___ Text provided ___

How Data Structures Build the Bridge from Exact Matching to Semantic Search
- Gandhinath Swaminathan

- Jan 5
- 8 min read
In my last post, we dissected the cost of fragmented identity. We saw how disconnected data silos create a chaotic, fractured view of the world. But merging those silos isn’t just about moving data—it’s about understanding it.
The question becomes: How do you search when you're looking for similarity instead of equality?
That answer lives in data structures. Not any one structure, but a path through them. Each step up that path solves a problem the previous one couldn’t.

The Baseline: Linked Lists and Linear Suffering
Imagine you have a list. Every item points to the next. Want to find something? Start at the beginning. Check the first item. Then the second. Then the third. Keep going until you find what you’re looking for.
This is O(N). You might check every single item.
In vector search terms, this is what happens when you do a flat index.

The First Leap: Skip Lists and Probabilistic Shortcuts
William Pugh’s 1990 innovation—the skip list—did exactly that.
Skip lists say: “We’ll keep some items at a higher level. When we search, we jump along the high level first. When we overshoot, we drop down and get precise.”
I still remember the first time this really landed for me: sitting in a Microsoft interview more than 20 years ago, getting hit with a deceptively simple question about “beating” linear search in an ordered list.
Imagine a sorted list. But there's also a second tier above it—containing every fourth element. Above that, a third tier with every sixteenth element. When you search, you hop along tier 3 until you’re close, then drop to tier 2, then to tier 1 for precision.
This isn’t guaranteed to be perfect, but it’s fast. You go from O(N) to O(log N).
The magic is layering. You create a hierarchy of “express lanes.” The higher you go, the sparser the data. But those sparse levels let you skip huge chunks of the search space.

___ Data extract ___

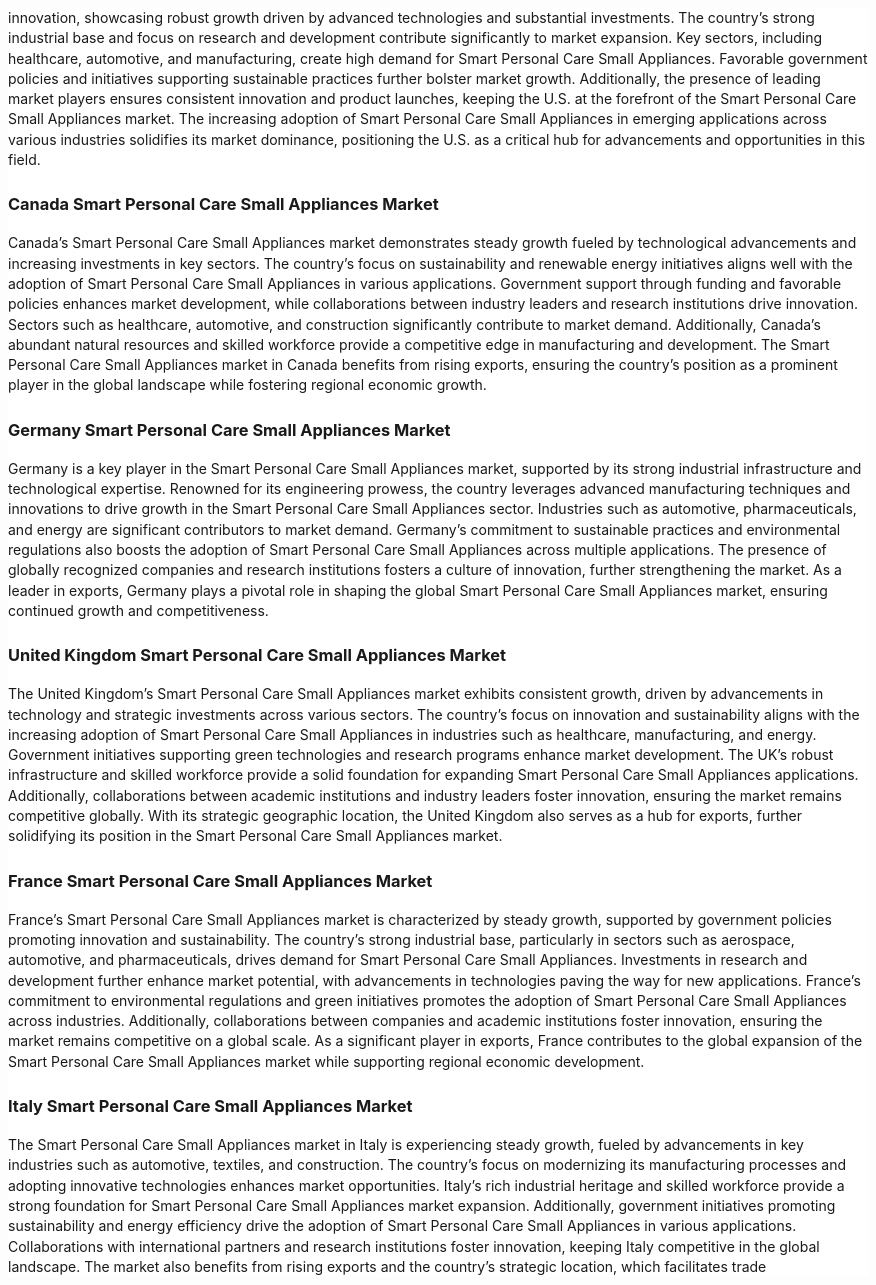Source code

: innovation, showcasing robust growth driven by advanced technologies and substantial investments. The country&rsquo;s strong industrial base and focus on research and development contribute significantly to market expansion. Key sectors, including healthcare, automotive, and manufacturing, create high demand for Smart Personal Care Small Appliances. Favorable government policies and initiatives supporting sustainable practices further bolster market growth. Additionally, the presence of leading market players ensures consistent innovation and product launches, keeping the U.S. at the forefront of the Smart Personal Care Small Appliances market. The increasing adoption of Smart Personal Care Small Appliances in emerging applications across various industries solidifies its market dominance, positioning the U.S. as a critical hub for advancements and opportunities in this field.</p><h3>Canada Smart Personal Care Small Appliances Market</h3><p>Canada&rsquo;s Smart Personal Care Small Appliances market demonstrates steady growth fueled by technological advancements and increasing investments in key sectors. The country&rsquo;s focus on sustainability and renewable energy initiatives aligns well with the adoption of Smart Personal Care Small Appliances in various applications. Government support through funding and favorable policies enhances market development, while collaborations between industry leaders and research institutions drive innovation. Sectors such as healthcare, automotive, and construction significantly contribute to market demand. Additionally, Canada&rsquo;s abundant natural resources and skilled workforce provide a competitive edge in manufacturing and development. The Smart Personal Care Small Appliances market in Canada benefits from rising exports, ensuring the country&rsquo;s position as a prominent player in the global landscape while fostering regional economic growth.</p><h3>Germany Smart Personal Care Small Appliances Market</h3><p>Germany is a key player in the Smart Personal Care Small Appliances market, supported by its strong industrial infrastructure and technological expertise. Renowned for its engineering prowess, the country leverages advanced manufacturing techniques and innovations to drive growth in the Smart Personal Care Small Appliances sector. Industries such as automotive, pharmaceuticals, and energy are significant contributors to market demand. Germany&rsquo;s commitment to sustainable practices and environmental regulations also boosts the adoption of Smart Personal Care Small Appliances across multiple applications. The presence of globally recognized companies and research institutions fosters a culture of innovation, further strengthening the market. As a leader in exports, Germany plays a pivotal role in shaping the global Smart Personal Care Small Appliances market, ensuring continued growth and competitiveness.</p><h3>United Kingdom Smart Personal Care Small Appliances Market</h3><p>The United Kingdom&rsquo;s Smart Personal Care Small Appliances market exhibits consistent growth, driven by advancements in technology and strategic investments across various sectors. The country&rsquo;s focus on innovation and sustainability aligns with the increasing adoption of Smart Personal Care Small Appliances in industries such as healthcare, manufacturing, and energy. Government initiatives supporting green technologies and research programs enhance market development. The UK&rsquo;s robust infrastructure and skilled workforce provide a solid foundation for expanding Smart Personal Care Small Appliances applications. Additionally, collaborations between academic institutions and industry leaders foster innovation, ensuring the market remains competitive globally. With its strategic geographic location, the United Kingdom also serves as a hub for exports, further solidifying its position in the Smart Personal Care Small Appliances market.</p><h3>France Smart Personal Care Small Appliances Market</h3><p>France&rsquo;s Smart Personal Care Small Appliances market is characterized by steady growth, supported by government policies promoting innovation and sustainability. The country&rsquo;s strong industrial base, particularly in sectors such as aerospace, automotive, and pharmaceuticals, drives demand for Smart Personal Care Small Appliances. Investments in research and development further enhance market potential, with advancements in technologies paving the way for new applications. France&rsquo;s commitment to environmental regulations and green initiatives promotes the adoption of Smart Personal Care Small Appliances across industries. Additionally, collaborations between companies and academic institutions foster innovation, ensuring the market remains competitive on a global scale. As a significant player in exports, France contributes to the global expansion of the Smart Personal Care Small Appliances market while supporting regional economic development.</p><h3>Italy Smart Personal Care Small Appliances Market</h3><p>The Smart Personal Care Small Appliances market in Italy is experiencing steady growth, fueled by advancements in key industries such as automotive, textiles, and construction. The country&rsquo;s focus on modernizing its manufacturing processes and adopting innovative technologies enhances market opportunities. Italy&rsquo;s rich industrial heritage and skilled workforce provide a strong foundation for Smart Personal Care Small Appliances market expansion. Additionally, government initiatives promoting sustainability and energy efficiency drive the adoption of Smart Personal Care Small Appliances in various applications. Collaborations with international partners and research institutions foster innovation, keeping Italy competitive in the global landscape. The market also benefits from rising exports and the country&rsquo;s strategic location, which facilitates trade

___

Check each statement below against the post on data structures and semantic search, and answer yes or no for each, quoting the words of the post that decide it. 1. The skip list was introduced by William Pugh in 1990. 2. Skip lists are guaranteed to give a perfect result. 3. In the tiered example, the third tier holds every eighth element.

▸ **Solution to this task**:
1. Yes: "William Pugh’s 1990 innovation—the skip list"
2. No: "This isn’t guaranteed to be perfect, but it’s fast."
3. No: "a third tier with every sixteenth element"